La pénurie de carburants dans près d'un tiers des stations-service peut-elle entraîner une hausse des prix à la pompe ? 

Les grèves conduisent évidemment à perturber le circuit de distribution, avec des raffineries à l'arrêt. Pour y faire face, il est possible d'importer des carburants de l'étranger, notamment de Belgique. Il faut donc les acheter dans l'urgence et les acheminer en France, ce qui nécessite des coûts plus élevés, tout comme d'en importer directement transformé par bateau. Cela contribue à l'augmentation des prix.

La fin de la ristourne gouvernementale va conduire à une nette remontée des prix
Patrice Geoffron

La raréfaction des stations bénéficiant de carburant est-elle aussi un facteur aggravant ?
# # # # # # #
EXERCICE 1:
D'après le texte sur la pénurie de carburants, de quel pays est-il notamment possible d'importer des carburants ?
EXERCICE 2:
Restituez tel quel le passage du texte sur la pénurie de carburants qui commence par « La pénurie de » et se poursuit jusqu'à « facteur aggravant ? ».

DONNÉES DISPONIBLES:
# # # # # # #
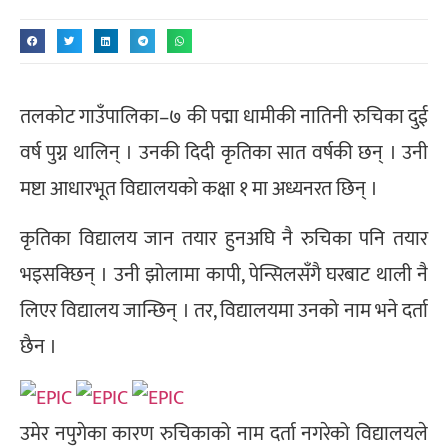
तलकोट गाउँपालिका–७ की पद्मा धामीकी नातिनी रुचिका दुई
वर्ष पुग्न थालिन् । उनकी दिदी कृतिका सात वर्षकी छन् । उनी
मष्टा आधारभूत विद्यालयको कक्षा १ मा अध्यनरत छिन् ।
कृतिका विद्यालय जान तयार हुनअघि नै रुचिका पनि तयार
भइसक्छिन् । उनी झोलामा कापी, पेन्सिलसँगै घरबाट थाली नै
लिएर विद्यालय जान्छिन् । तर, विद्यालयमा उनको नाम भने दर्ता
छैन ।
उमेर नपुगेका कारण रुचिकाको नाम दर्ता नगरेको विद्यालयले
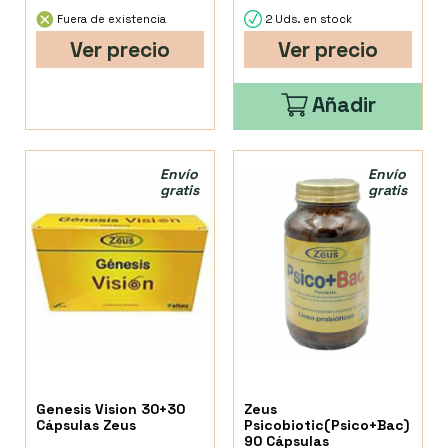
Fuera de existencia
2 Uds. en stock
Ver precio
Ver precio
Añadir
Envío
Envío
gratis
gratis
Genesis Vision 30+30
Zeus
Cápsulas Zeus
Psicobiotic(Psico+Bac)
90 Cápsulas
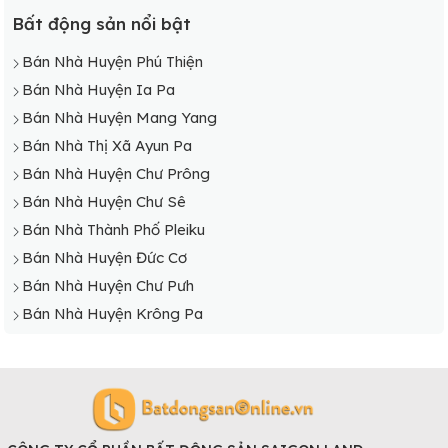
Bất động sản nổi bật
Bán Nhà Huyện Phú Thiện
Bán Nhà Huyện Ia Pa
Bán Nhà Huyện Mang Yang
Bán Nhà Thị Xã Ayun Pa
Bán Nhà Huyện Chư Prông
Bán Nhà Huyện Chư Sê
Bán Nhà Thành Phố Pleiku
Bán Nhà Huyện Đức Cơ
Bán Nhà Huyện Chư Pưh
Bán Nhà Huyện Krông Pa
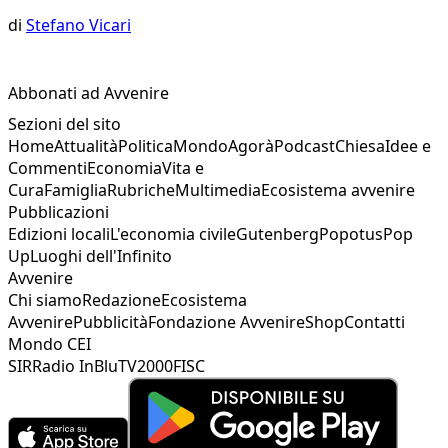
di
Stefano Vicari
Abbonati ad Avvenire
Sezioni del sito
Home
Attualità
Politica
Mondo
Agorà
Podcast
Chiesa
Idee e
Commenti
Economia
Vita e
Cura
Famiglia
Rubriche
Multimedia
Ecosistema avvenire
Pubblicazioni
Edizioni locali
L'economia civile
Gutenberg
Popotus
Pop
Up
Luoghi dell'Infinito
Avvenire
Chi siamo
Redazione
Ecosistema
Avvenire
Pubblicità
Fondazione Avvenire
Shop
Contatti
Mondo CEI
SIR
Radio InBlu
TV2000
FISC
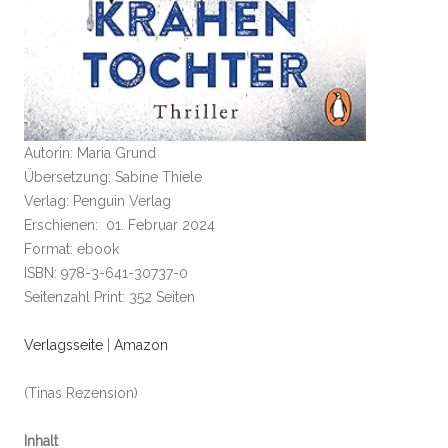
Autorin: Maria Grund
Übersetzung: Sabine Thiele
Verlag: Penguin Verlag
Erschienen: 01. Februar 2024
Format: ebook
ISBN: 978-3-641-30737-0
Seitenzahl Print: 352 Seiten
Verlagsseite
|
Amazon
(Tinas Rezension)
Inhalt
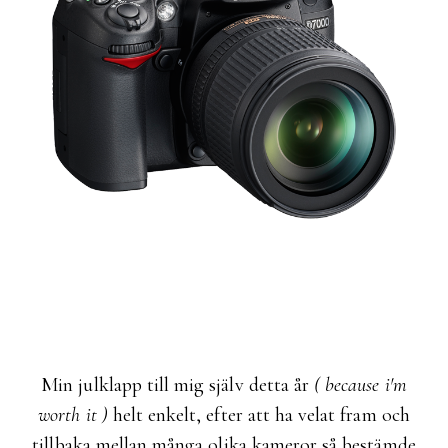
Min julklapp till mig själv detta år
( because i'm
worth it )
helt enkelt, efter att ha velat fram och
tillbaka mellan många olika kameror så bestämde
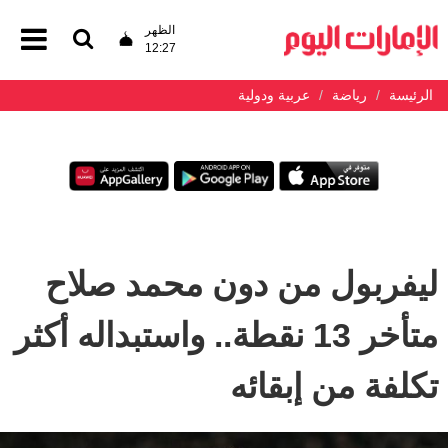
الظهر
12:27
الرئيسة
رياضة
عربية ودولية
ليفربول من دون محمد صلاح
متأخر 13 نقطة.. واستبداله أكثر
تكلفة من إبقائه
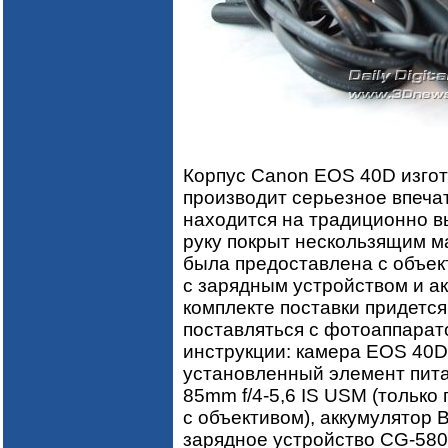
Корпус Canon EOS 40D изгот
производит серьезное впеча
находится на традиционно в
руку покрыт нескользящим м
была предоставлена с объект
с зарядным устройством и ак
комплекте поставки придется
поставляться с фотоаппарат
инструкции: камера EOS 40D 
установленный элемент пита
85mm f/4-5,6 IS USM (только
с объективом), аккумулятор 
зарядное устройство CG-580/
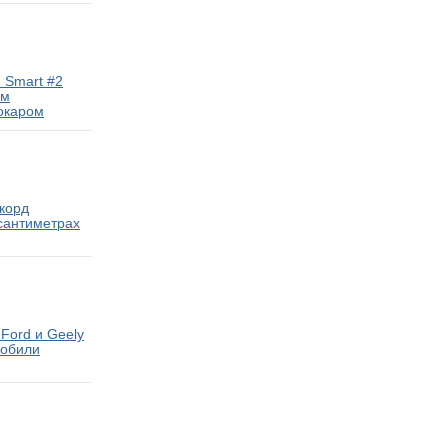
 Smart #2
ам
окаром
екорд
 сантиметрах
Ford и Geely
мобили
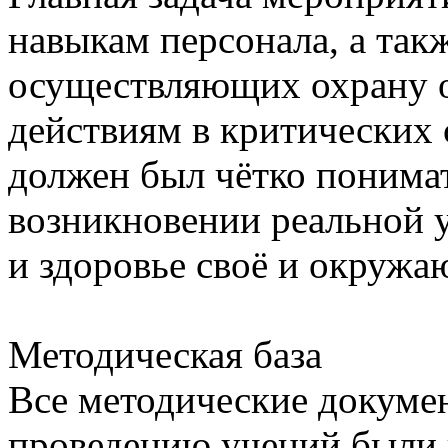
навыкам персонала, а так
осуществляющих охрану о
действиям в критических
должен был чётко понимат
возникновении реальной 
и здоровье своё и окруж
Методическая база
Все методические докумен
проведению учений были 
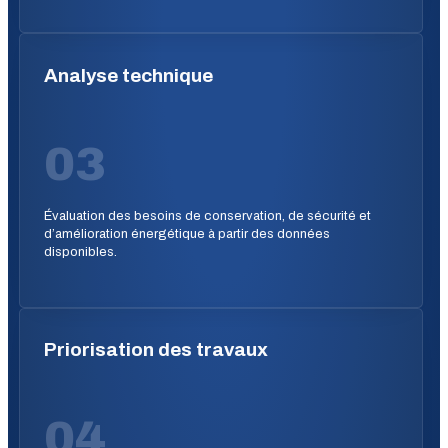
Analyse technique
03
Évaluation des besoins de conservation, de sécurité et
d’amélioration énergétique à partir des données
disponibles.
Priorisation des travaux
04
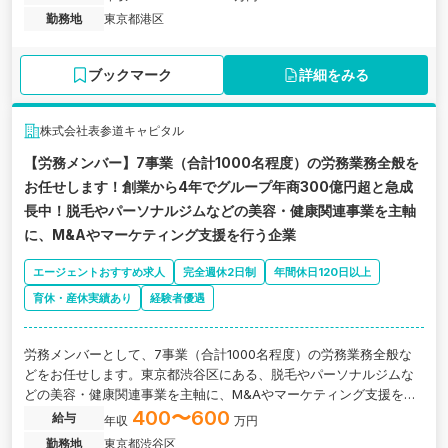
勤務地
東京都港区
ブックマーク
詳細をみる
株式会社表参道キャピタル
【労務メンバー】7事業（合計1000名程度）の労務業務全般を
お任せします！創業から4年でグループ年商300億円超と急成
長中！脱毛やパーソナルジムなどの美容・健康関連事業を主軸
に、M&Aやマーケティング支援を行う企業
エージェントおすすめ求人
完全週休2日制
年間休日120日以上
育休・産休実績あり
経験者優遇
労務メンバーとして、7事業（合計1000名程度）の労務業務全般な
どをお任せします。東京都渋谷区にある、脱毛やパーソナルジムな
どの美容・健康関連事業を主軸に、M&Aやマーケティング支援を行
う企業の求人です。
400〜600
給与
年収
万円
勤務地
東京都渋谷区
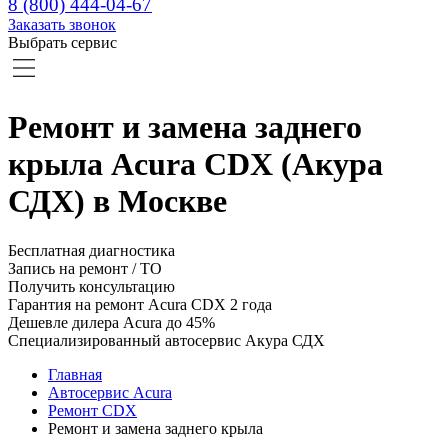
8 (800) 444-04-67
Заказать звонок
Выбрать сервис
Ремонт и замена заднего
крыла Acura CDX (Акура
СДХ) в Москве
Бесплатная диагностика
Запись на ремонт / ТО
Получить консультацию
Гарантия на ремонт Acura CDX 2 года
Дешевле дилера Acura до 45%
Специализированный автосервис Акура СДХ
Главная
Автосервис Acura
Ремонт CDX
Ремонт и замена заднего крыла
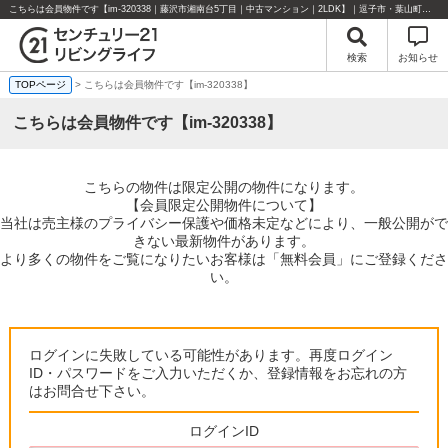
こちらは会員物件です【im-320338｜藤沢市湘南台5丁目｜中古マンション｜2LDK】｜逗子市・葉山町・湘南エリアの不動産のことならセンチュリー21リビングライフにお任せください！
検索
お知らせ
TOPページ
> こちらは会員物件です【im-320338】
こちらは会員物件です【im-320338】
こちらの物件は限定公開の物件になります。
【会員限定公開物件について】
当社は売主様のプライバシー保護や価格未定などにより、一般公開がで
きない最新物件があります。
より多くの物件をご覧になりたいお客様は「無料会員」にご登録くださ
い。
ログインに失敗している可能性があります。再度ログイン
ID・パスワードをご入力いただくか、登録情報をお忘れの方
はお問合せ下さい。
ログインID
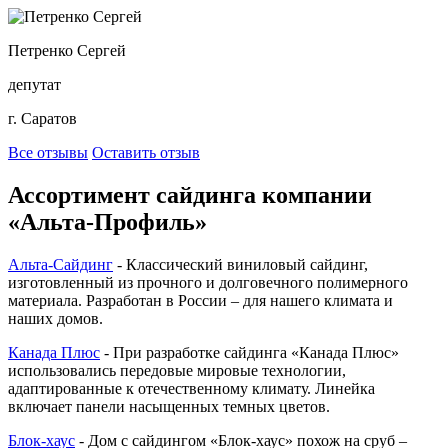
Петренко Сергей
депутат
г. Саратов
Все отзывы
Оставить отзыв
Ассортимент сайдинга компании
«Альта-Профиль»
Альта-Сайдинг
- Классический виниловый сайдинг,
изготовленный из прочного и долговечного полимерного
материала. Разработан в России – для нашего климата и
наших домов.
Канада Плюс
- При разработке сайдинга «Канада Плюс»
использовались передовые мировые технологии,
адаптированные к отечественному климату. Линейка
включает панели насыщенных темных цветов.
Блок-хаус
- Дом с сайдингом «Блок-хаус» похож на сруб –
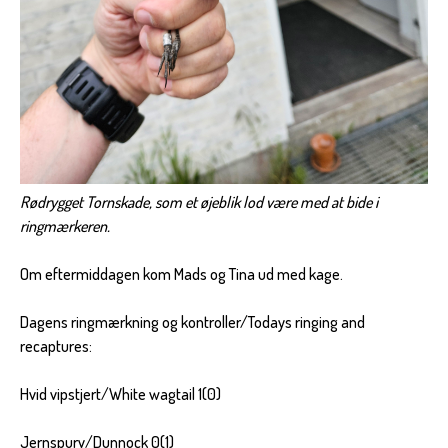
Rødrygget Tornskade, som et øjeblik lod være med at bide i
ringmærkeren.
Om eftermiddagen kom Mads og Tina ud med kage.
Dagens ringmærkning og kontroller/Todays ringing and
recaptures:
Hvid vipstjert/White wagtail 1(0)
Jernspurv/Dunnock 0(1)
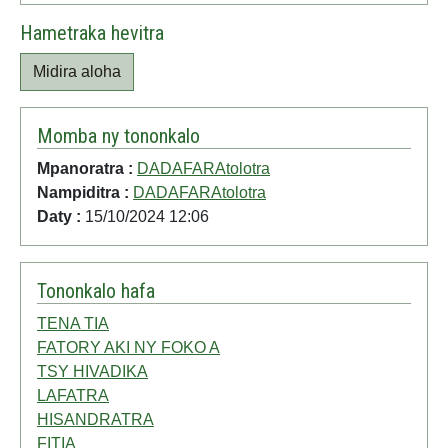
Hametraka hevitra
Midira aloha
Momba ny tononkalo
Mpanoratra :
DADAFARAtolotra
Nampiditra :
DADAFARAtolotra
Daty :
15/10/2024 12:06
Tononkalo hafa
TENA TIA
FATORY AKI NY FOKO A
TSY HIVADIKA
LAFATRA
HISANDRATRA
FITIA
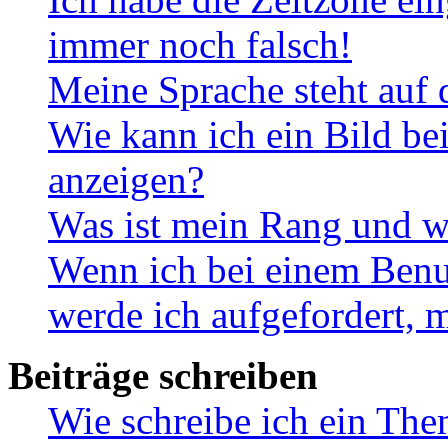
immer noch falsch!
Meine Sprache steht auf 
Wie kann ich ein Bild b
anzeigen?
Was ist mein Rang und w
Wenn ich bei einem Benut
werde ich aufgefordert, 
Beiträge schreiben
Wie schreibe ich ein Th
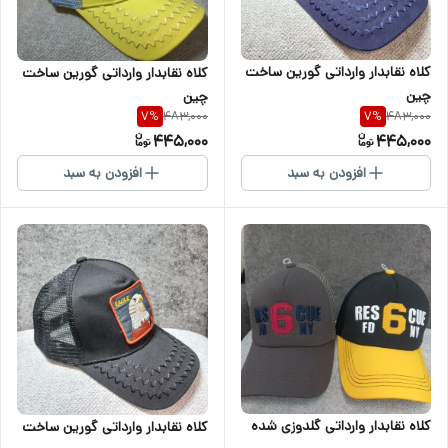
کلاه نقابدار وارداتی گورین ساخت
کلاه نقابدار وارداتی گورین ساخت
چین
چین
483,000
483,000
7
%
7
%
445,000
445,000
افزودن به سبد
افزودن به سبد
کلاه نقابدار وارداتی گلدوزی شده
کلاه نقابدار وارداتی گورین ساخت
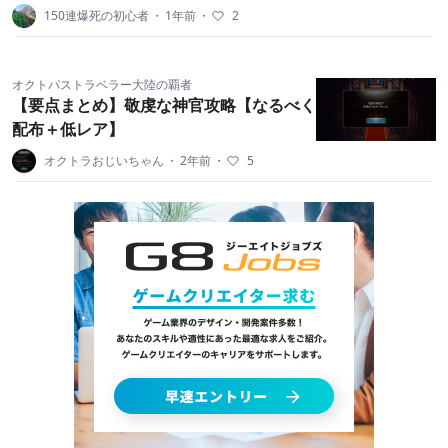
150連爆死の初心者
・
1年前
・
2
オクトパストラベラー大陸の覇者
【要点まとめ】敬虔な神官攻略【なるべく
配布＋低レア】
オクトラおじいちゃん
・
2年前
・
5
# # # # # # #
RÉPONSE 1:
De Belgique.

RÉPONSE 2:
La pénurie de carburants dans près d'un tiers des stations-service peut-elle entraîner une hausse des prix à la pompe ? 

Les grèves conduisent évidemment à perturber le circuit de distribution, avec des raffineries à l'arrêt. Pour y faire face, il est possible d'importer des carburants de l'étranger, notamment de Belgique. Il faut donc les acheter dans l'urgence et les acheminer en France, ce qui nécessite des coûts plus élevés, tout comme d'en importer directement transformé par bateau. Cela contribue à l'augmentation des prix.

La fin de la ristourne gouvernementale va conduire à une nette remontée des prix
Patrice Geoffron

La raréfaction des stations bénéficiant de carburant est-elle aussi un facteur aggravant ?